**Provided passage**
■ ■ ■ ■ ■
As debris began piling up and the county was in need of the lot for a coming renovation project, officials prepared to shutter the camp. They arranged to pay mechanics up to $1,500 per vehicle for repairs and helped some obtain vehicle registrations. Department of Social Services and homeless outreach workers visited often, offering services and hotel vouchers, although Daystarr says some programs aren’t a good fit for those like herself with pets, or who struggle with mental health issues.

On Monday, Nov. 8, about 35 or so RVs, trailers, vans and cars were tagged with bright orange stickers from the Monterey County Sheriff’s Office announcing vehicles must be moved by Nov. 12 or be towed. Some residents say they have nowhere else to go. Daystarr says she’ll find somewhere to park her RV, but she’s keeping it quiet for fear some unruly residents will follow. “It’s stressing me out, I’m not sleeping,” she says of the impending eviction day. “I walk out here every night and I pray. I pray so hard.”
■ ■ ■ ■ ■
**Problem requirements**
Would you write out, word for word, the part of the RV camp passage from "As debris began" up to and including "mental health issues."?

**Material provided**
■ ■ ■ ■ ■
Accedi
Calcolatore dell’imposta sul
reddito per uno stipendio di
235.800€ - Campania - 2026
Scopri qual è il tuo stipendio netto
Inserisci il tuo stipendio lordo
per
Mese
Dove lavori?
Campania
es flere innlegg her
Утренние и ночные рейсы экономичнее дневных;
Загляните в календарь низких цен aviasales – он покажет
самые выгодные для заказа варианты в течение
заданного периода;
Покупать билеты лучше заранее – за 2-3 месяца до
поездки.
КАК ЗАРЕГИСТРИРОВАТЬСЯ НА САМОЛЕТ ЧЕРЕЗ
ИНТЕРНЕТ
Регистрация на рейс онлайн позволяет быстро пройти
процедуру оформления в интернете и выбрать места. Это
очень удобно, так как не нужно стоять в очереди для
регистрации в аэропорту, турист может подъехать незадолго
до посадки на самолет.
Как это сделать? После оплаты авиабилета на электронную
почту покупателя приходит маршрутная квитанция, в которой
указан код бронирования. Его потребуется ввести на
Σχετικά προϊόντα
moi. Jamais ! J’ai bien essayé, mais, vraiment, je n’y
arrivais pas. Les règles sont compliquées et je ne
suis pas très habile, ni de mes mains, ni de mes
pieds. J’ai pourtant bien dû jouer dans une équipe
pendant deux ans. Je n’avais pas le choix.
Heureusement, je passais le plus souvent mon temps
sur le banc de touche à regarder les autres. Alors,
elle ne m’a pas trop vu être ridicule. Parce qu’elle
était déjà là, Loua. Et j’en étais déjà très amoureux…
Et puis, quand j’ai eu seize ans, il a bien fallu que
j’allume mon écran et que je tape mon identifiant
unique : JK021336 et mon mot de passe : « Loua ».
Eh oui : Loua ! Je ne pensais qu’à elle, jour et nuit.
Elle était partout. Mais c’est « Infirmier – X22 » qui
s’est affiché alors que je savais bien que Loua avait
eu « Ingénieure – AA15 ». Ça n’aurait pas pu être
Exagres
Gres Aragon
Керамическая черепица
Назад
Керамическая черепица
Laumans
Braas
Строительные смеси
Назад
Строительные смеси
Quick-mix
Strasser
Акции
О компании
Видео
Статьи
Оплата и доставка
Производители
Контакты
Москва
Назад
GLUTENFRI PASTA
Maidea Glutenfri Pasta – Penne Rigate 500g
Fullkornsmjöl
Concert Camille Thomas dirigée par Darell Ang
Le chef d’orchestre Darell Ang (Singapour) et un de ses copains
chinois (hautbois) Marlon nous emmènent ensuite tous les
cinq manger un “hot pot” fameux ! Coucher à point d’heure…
■ ■ ■ ■ ■
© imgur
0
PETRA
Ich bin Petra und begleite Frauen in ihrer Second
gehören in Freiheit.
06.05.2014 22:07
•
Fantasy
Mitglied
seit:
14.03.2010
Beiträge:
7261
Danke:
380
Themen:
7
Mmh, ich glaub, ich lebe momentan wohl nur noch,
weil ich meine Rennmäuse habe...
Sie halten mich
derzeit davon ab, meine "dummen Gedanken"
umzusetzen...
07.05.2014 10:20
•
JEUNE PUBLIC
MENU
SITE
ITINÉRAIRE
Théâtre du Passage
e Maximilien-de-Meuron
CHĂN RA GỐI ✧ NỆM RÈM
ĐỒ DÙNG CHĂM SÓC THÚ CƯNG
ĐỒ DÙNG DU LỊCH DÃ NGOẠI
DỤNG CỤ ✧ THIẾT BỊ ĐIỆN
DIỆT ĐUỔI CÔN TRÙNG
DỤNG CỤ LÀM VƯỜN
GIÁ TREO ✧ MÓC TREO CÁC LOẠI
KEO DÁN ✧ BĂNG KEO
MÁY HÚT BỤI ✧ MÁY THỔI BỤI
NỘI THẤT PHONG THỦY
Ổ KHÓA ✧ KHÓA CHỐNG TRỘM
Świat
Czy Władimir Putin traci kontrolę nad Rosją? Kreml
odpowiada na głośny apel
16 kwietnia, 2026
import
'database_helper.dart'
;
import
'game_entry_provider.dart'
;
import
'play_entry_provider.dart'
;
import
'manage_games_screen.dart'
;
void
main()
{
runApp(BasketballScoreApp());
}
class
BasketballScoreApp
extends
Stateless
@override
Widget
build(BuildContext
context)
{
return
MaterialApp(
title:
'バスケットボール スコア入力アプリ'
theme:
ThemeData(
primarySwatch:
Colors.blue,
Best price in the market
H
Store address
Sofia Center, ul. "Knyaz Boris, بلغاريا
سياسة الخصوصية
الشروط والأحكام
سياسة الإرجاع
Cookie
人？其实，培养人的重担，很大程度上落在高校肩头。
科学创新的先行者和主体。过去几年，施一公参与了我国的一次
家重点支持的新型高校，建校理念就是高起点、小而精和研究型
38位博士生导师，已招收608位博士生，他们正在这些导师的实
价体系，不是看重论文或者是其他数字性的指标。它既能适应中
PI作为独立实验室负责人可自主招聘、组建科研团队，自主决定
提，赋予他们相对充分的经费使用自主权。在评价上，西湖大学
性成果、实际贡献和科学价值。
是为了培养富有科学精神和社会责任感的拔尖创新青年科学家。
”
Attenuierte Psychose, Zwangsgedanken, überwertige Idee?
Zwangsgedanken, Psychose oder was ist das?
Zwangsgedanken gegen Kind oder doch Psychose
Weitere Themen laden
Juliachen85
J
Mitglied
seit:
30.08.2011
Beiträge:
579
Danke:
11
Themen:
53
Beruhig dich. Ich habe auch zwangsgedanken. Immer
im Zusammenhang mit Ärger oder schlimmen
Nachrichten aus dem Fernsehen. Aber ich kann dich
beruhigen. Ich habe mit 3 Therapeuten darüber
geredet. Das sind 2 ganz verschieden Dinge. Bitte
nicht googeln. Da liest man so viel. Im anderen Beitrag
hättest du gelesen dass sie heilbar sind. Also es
■ ■ ■ ■ ■
**Response area**
As debris began piling up and the county was in need of the lot for a coming renovation project, officials prepared to shutter the camp. They arranged to pay mechanics up to $1,500 per vehicle for repairs and helped some obtain vehicle registrations. Department of Social Services and homeless outreach workers visited often, offering services and hotel vouchers, although Daystarr says some programs aren’t a good fit for those like herself with pets, or who struggle with mental health issues.